Dem ist nicht zu folgen, da es sich bei der Korrektur nach § 15a UStG nicht um die Berichtigung einer fehlerhaften Steuerfestsetzung handelt, sondern um einen eigenständigen Steuertatbestand. Anderenfalls wäre die Finanzbehörde als Gläubigerin gegenüber anderen Gläubigern benachteiligt, die ebenfalls Forderungen gegen die Insolvenzmasse haben, die aufgrund von Handlungen des Insolvenzverwalters entstanden sind.

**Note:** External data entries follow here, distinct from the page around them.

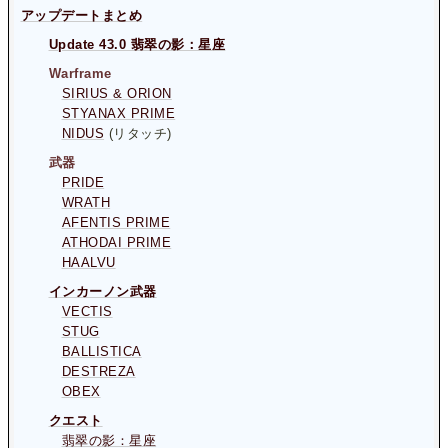
アップデートまとめ
Update 43.0 翡翠の影：星座
Warframe
SIRIUS & ORION
STYANAX PRIME
NIDUS
(リタッチ)
武器
PRIDE
WRATH
AFENTIS PRIME
ATHODAI PRIME
HAALVU
インカーノン武器
VECTIS
STUG
BALLISTICA
DESTREZA
OBEX
クエスト
翡翠の影：星座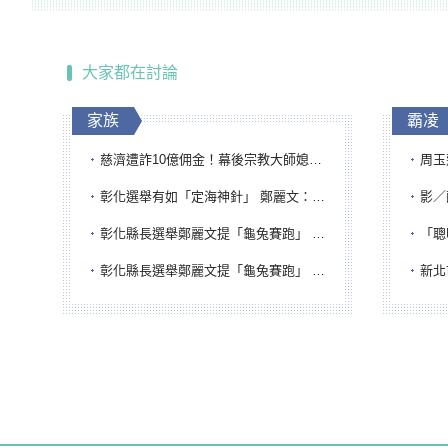
大家都在討論
家族
霸凌
慈濟遭詐10億佣金！幕後宗教大師媳婦獲100萬交保...快步奔離不發一語
周玉蔻為
彰化選舉有如「定海神針」 鄭麗文：傾全黨之力讓彰化贏
影／醒醒
彰化縣長選舉鄭麗文提「龜兔賽跑」 綠營、無黨籍忙否認是烏龜
「聰明
彰化縣長選舉鄭麗文提「龜兔賽跑」 綠營、無黨籍忙否認是烏龜
新北市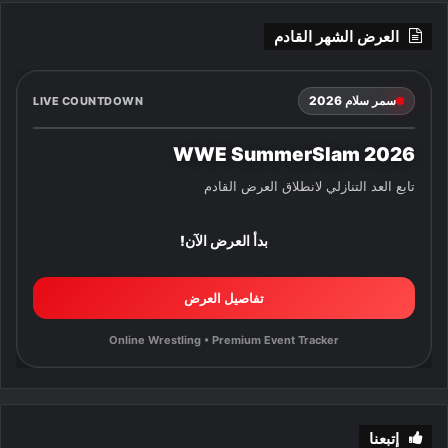
العرض الشهر القادم
سمر سلام 2026
LIVE COUNTDOWN
WWE SummerSlam 2026
تابع العد التنازلي لانطلاق العرض القادم
بدأ العرض الآن!
تفاصيل العرض
Online Wrestling • Premium Event Tracker
إتبعنا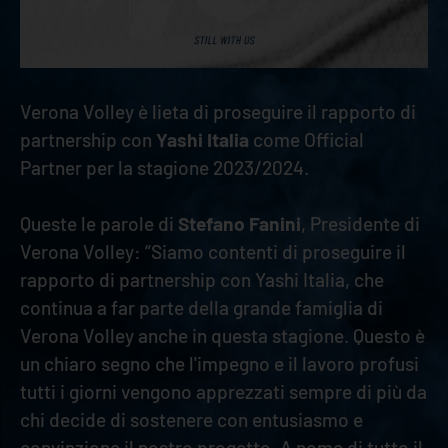
Verona Volley è lieta di proseguire il rapporto di
partnership con
Yashi Italia
come Official
Partner per la stagione 2023/2024.
Queste le parole di
Stefano Fanini
, Presidente di
Verona Volley: “Siamo contenti di proseguire il
rapporto di partnership con Yashi Italia, che
continua a far parte della grande famiglia di
Verona Volley anche in questa stagione. Questo è
un chiaro segno che l'impegno e il lavoro profusi
tutti i giorni vengono apprezzati sempre di più da
chi decide di sostenere con entusiasmo e
convinzione il nostro progetto. A nome di tutto il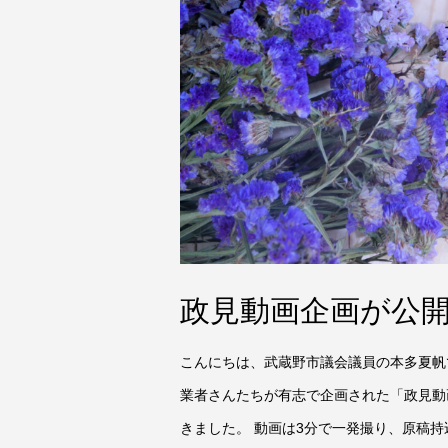
政見動画企画が公開
こんにちは、武蔵野市議会議員の本多夏帆
業者さんたちが有志で企画された「政見動
きました。 動画は3分で一発撮り、原稿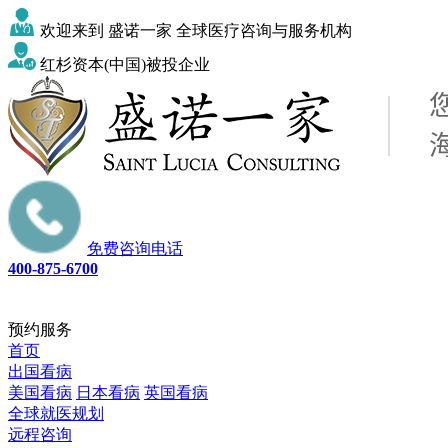
欢迎来到 盛诺一家 全球医疗咨询与服务机构
红杉资本(中国)被投企业
免费咨询电话
400-875-6700
预约服务
首页
出国看病
美国看病
日本看病
英国看病
全球就医规划
远程咨询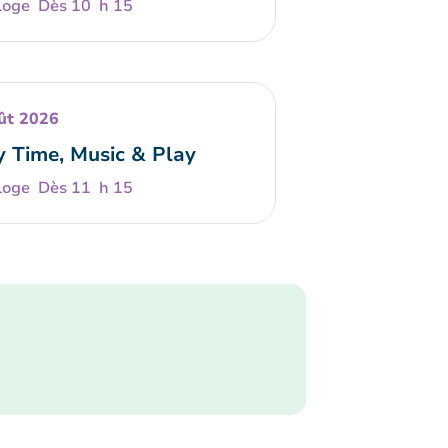
Dès 10 h 15
ût 2026
y Time, Music & Play
Dès 11 h 15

Für den Streitfall folgt daraus, dass die Umsatzsteueransprüche des Beklagten, soweit sie auf Berichtigungen nach § 15a Abs. 1 UStG beruhen, Masseverbindlichkeiten nach § 55 Abs. 1 Nr. 1 InsO darstellen. Der Steueranspruch ist durch die Verwaltung der Insolvenzmasse begründet, denn er ist durch die teilweise steuerfreie Vermietung des zur Insolvenzmasse gehörenden Einkaufszentrums entstanden. Der Berichtigungsbetrag nach § 15a Abs. 1 UStG entsteht in jedem Kalenderjahr des Zehnjahreszeitraums, in dem sich die tatsächlichen Verhältnisse im Vergleich zur erstmaligen Verwendung ändern. Das Gesetz stellt nicht auf den Abschluss der Mietverträge ab, sondern auf die tatsächliche Verwendung des Wirtschaftsguts. Diese besteht vorliegend aber erst in der Vermietung der Ladenlokale nach Eröffnung des Insolvenzverfahrens.